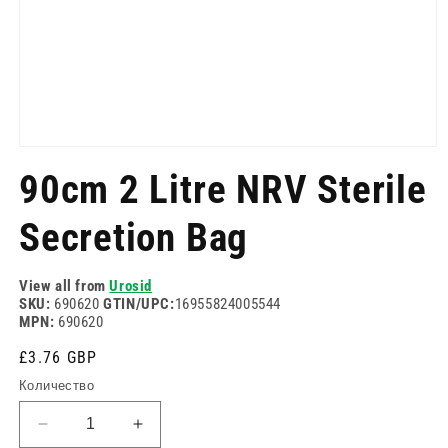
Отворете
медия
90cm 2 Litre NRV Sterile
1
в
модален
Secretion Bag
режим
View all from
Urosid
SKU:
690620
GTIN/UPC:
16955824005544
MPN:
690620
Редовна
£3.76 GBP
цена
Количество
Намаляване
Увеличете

* * *

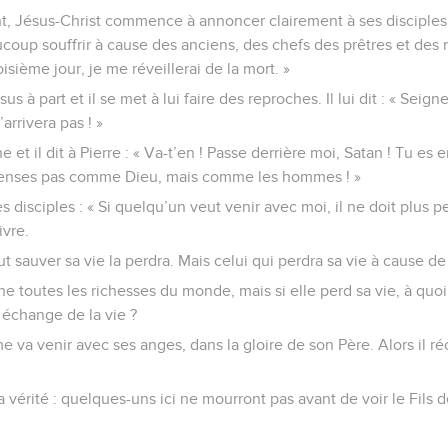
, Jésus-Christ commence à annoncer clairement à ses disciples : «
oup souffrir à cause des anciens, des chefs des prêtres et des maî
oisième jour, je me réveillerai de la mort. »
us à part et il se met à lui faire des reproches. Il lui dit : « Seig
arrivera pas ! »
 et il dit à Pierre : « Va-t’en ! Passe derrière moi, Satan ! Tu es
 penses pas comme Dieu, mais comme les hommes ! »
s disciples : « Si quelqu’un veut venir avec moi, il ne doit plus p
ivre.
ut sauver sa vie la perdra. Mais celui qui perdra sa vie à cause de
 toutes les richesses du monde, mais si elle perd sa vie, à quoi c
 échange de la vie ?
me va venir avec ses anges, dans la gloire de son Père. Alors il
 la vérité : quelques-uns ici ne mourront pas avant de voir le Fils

---

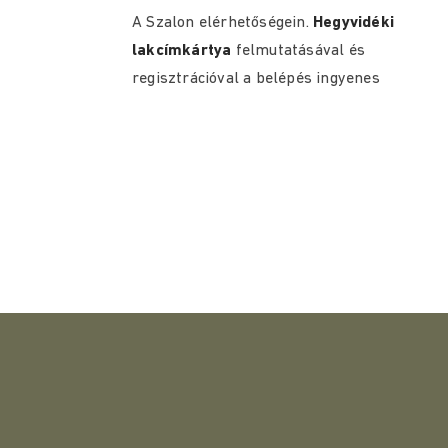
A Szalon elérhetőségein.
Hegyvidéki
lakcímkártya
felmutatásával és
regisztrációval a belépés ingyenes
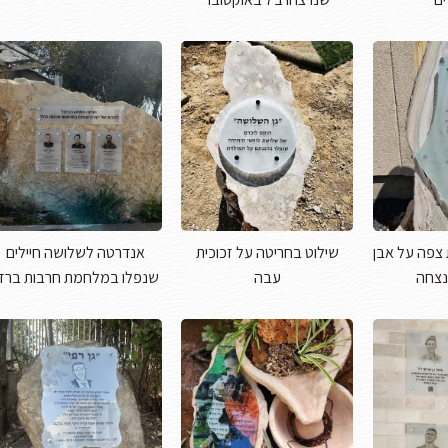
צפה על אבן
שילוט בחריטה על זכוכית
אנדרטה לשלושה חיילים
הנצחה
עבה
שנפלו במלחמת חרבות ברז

:: Your task ::
The answer must be every line from the records above that contains the word "venir", copied in full.

:: Task response ::
s disciples : « Si quelqu’un veut venir avec moi, il ne doit plus p
me va venir avec ses anges, dans la gloire de son Père. Alors il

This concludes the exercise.